Where The Wild Things Are

Where The Wild Things Are

Each year we conjure a theme here at Greenbelt to inspire and guide us in our creative decision-making. And in the hope that all of us, festival-goers and artists alike, will feel energised to have been a part of a bigger idea. This year our theme is Wild at Heart. Creative Director Paul Northup offers up some on his thinking …


Out of control

The gnarly Texan theologian Stanley Hauerwas characterises a good life of justice, creativity and faith as being one in which we learn to live ‘out of control’. He suggests that control is perhaps our modern disease. It’s the thing we seem most determined to have and to achieve in our lives. And yet it is, perhaps, the very thing that holds us back from living life in all its fullness.

So much of modern life – our politics, our economics, our education, our faith institutions – seems to be about assessing and mitigating risk, insuring against all eventualities. Now, risk assessment is vital (especially when you’re putting on an outdoor event for 10,000 or so people!), but my feeling is that even at an individual level, it’s perhaps becoming our pre-eminent mindset. It’s increasingly the lens through which we see all of life.

In 2017 at Greenbelt we had Charles Handy at the festival to speak about the ‘Second Curve’: his idea of jumping off onto another path in life, before the path that we’re on reaches its peak and flattens out; before things become dull, predictable, and controlled. Instead, Handy suggested that the art of  living a full, good, productive and meaningful life was in seeing, and then being brave enough to jump onto, the second curve – the journey that will take us beyond what we can see and know in our controlled present.
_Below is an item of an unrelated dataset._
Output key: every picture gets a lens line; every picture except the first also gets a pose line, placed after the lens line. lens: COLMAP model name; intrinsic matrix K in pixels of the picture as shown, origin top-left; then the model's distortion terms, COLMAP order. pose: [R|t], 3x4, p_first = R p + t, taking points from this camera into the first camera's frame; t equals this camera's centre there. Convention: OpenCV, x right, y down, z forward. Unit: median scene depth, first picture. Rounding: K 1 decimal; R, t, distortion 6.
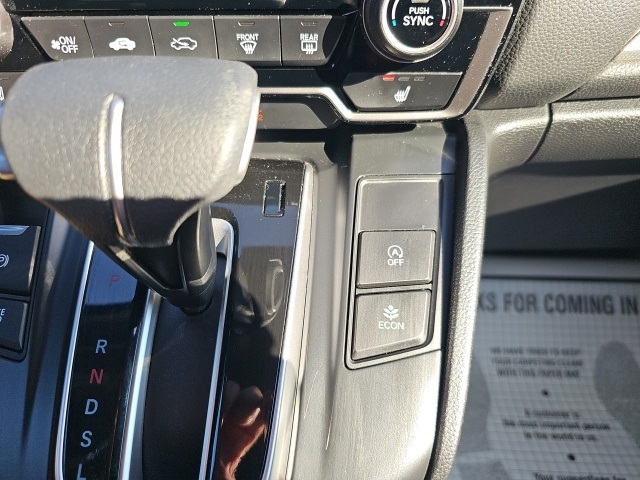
lens RADIAL K [[433.1, 0, 319.0], [0, 433.1, 228.1], [0, 0, 1]] dist [-0.022813, -0.001852]
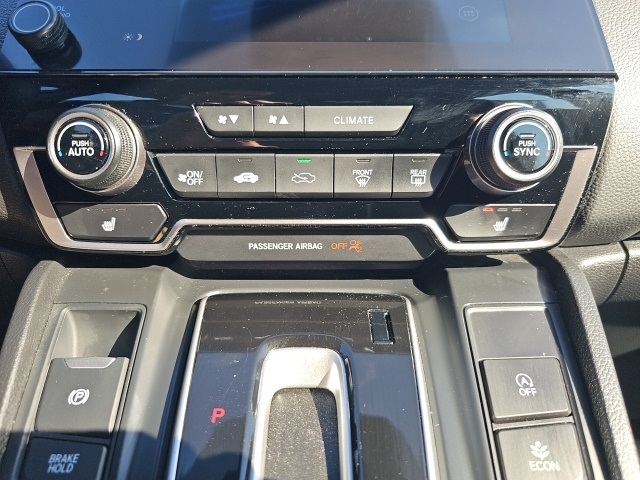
lens RADIAL K [[430.5, 0, 307.4], [0, 430.5, 242.8], [0, 0, 1]] dist [0.027129, -0.063157]
pose [[0.999539, -0.001610, 0.030329, -0.318950], [0.014032, 0.910097, -0.414158, 0.166280], [-0.026936, 0.414393, 0.909700, 0.066946]]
Just as re-wilding will be vital to a sustainable future, so we also need to re-wild our beliefs, our politics, our economics, our schools and churches. We will need to free all these areas of human endeavour from the models that hold and control them.

Re-wilding our beliefs

When it comes to our belief, to the practices of our faith and the way we ‘follow’ as individuals, I would argue that we have largely tamed God. Which might well be understandable, but it is odd. Especially when, at the heart of all religious belief is the ‘Other’: the untameable, the almost-unknowable and unimaginable, God. 

At the heart of our lives, at the heart of our faith, at the heart of our world and cosmos, there is mystery. The event horizon over which human knowledge and understanding disappear from view. Where God is far wilder than we would like to admit.

But we have domesticated that wildness – in song, liturgy, belief and action. We have sanitised and downplayed the wildness that lies at the centre of religious belief. Perhaps it’s the case that our faith, action and religious convictions are crying out for a re-wilding in order to be saved? Perhaps we need to re-wild the God we try to believe in and follow. 

Re-wilding our imagination

Art happens at the boundary between what we can just about control and what lies beyond that. Art-making and creative expression is, perhaps, the primary human activity that combines the art of control (the skill and craft and discipline required to make art) with the elusive art of letting go and being open – to the Other, to inspiration, to the divine. 

Whether we’re making it or experiencing it, art can take us beyond the confines of our worlds, experiences and capabilities, and into new imaginative territories with wider horizons and fresh perspectives. We are taken towards what is other. Our imaginations become paths of the spirit. We rediscover the power of the imagination. 

Re-wilding our politics

A lot of us, myself included, probably think of ourselves as too reserved, too British to be real activists and campaigners. And yet in recent years, that ground seems to be shifting. It seems that we are learning how to recover our sense of outrage and protest. Pensioners have been arrested on London Bridges. School-children have gone on Friday strikes all over the world. The times demand it.

Activism requires us to set aside our control on life. Because the adventure of protest does not have a predictable outcome. At its heart, activism is about empathy – about setting aside our own controlled boundaries and entering into the feelings, circumstances and life of another. To see and feel things from another point of view. That requires imagination, it requires a faith of sorts. And it definitely requires a giving up of control. It demands we cross the street to take a walk on the wild side.

It’s a matter of the heart

And in all this, we felt it important in our Greenbelt theme for this year to root all these ideas and aspirations in the heart. It’s not just about embracing the wild. It’s about love. If we are to reverse the ravaging effects of the climate crisis fast enough we will need to fall in love again with the beautiful planet that’s our home. This will not be solved with will, technology or political policies alone. It will require love. 

This is the heart of the matter and a matter for the heart. Unless we go wild, we will die. Control leads to death. Wildness is the way to life. As the late, great American poet and mystic Mary Oliver wrote in The Summer Day

“Tell me, what is it you plan to do with your one wild and precious life?”